> ## Documentation Index
> Fetch the complete documentation index at: https://developer.kodexa.ai/llms.txt
> Use this file to discover all available pages before exploring further.

# Event Handling with Modules

> Build event-handler modules in Kodexa that react to platform events such as uploads, transitions, and document changes alongside training and inference.

In some cases, we want to have modules that not only handle training and inference, but can also react to events from the platform.

An example might be a module that is used to determine which documents should be inferred in a project for example. These are not traditional modules, but are really event handlers that are triggered by events in the platform. To support this, we need to do two things:

* Add a flag to our module metadata to indicate that we want to handle events
* Include a new method that will receive the event

## Setting up a module to handle events

To set up a module to handle events, we need to add a new flag to the module metadata called `eventAware` and set it to `true`.

```yaml theme={null}
slug: my-module
version: 1.0.0
orgSlug: kodexa
type: store
storeType: MODEL
name: My Event Module
metadata:
  eventAware: true
  moduleRuntimeRef: kodexa/base-module-runtime
  type: module

  contents:
    - module/*
```

Then in your module, add a `handle_event` function. Event-aware modules receive the same injected runtime parameters as inference modules, so you typically read the raw event data from `pipeline_context.context`.

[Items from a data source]
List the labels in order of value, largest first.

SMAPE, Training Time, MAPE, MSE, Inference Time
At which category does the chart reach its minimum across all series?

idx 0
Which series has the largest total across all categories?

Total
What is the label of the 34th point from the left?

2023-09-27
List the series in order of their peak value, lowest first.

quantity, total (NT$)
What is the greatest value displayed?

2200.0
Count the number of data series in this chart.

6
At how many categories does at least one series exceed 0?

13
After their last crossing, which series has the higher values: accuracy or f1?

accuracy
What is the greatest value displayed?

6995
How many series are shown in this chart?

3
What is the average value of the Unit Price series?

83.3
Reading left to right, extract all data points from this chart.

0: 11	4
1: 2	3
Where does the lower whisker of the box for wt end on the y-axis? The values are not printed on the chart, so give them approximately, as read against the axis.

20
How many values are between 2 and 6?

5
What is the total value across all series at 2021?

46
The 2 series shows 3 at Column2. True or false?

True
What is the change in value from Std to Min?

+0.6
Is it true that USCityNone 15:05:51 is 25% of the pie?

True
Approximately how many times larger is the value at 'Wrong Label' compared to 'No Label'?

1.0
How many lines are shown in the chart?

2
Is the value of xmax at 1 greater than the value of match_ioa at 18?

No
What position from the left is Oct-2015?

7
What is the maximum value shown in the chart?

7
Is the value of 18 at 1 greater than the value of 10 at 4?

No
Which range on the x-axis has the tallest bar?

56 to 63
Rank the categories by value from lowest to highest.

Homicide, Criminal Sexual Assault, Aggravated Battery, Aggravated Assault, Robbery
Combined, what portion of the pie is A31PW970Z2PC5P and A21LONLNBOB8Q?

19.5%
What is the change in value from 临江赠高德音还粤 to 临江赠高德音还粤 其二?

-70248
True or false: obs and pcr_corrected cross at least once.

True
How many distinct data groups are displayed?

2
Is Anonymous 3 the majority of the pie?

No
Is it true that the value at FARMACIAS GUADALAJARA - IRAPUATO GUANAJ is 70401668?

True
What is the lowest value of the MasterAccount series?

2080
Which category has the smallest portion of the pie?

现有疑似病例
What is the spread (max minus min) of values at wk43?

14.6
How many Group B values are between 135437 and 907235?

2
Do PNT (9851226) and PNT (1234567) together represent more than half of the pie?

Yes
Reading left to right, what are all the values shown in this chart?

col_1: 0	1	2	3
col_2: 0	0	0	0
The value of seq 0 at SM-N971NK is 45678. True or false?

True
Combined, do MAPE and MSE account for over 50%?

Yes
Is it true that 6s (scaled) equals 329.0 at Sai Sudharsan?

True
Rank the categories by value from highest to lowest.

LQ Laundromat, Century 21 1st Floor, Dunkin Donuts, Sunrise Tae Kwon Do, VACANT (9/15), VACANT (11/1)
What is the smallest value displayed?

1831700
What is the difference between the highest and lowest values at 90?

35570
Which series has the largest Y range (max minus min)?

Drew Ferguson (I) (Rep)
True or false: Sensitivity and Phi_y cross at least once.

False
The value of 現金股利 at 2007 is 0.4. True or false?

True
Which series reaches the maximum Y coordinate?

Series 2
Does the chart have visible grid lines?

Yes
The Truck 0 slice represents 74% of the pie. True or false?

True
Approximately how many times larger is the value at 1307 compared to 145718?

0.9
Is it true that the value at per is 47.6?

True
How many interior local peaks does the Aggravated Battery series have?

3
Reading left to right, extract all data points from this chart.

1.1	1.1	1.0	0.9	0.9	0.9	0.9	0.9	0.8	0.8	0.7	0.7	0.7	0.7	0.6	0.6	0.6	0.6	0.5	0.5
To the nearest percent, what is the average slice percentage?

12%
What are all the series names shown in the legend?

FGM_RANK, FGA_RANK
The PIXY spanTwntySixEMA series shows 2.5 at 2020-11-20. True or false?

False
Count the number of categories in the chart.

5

◆ **WHAT IS REQUIRED**:
Reproduce the portion of the event-handling documentation above starting at "# Event Handling" and ending at "training and inference.".

◆ **RESULT OF THIS EXERCISE**:
# Event Handling with Modules

> Build event-handler modules in Kodexa that react to platform events such as uploads, transitions, and document changes alongside training and inference.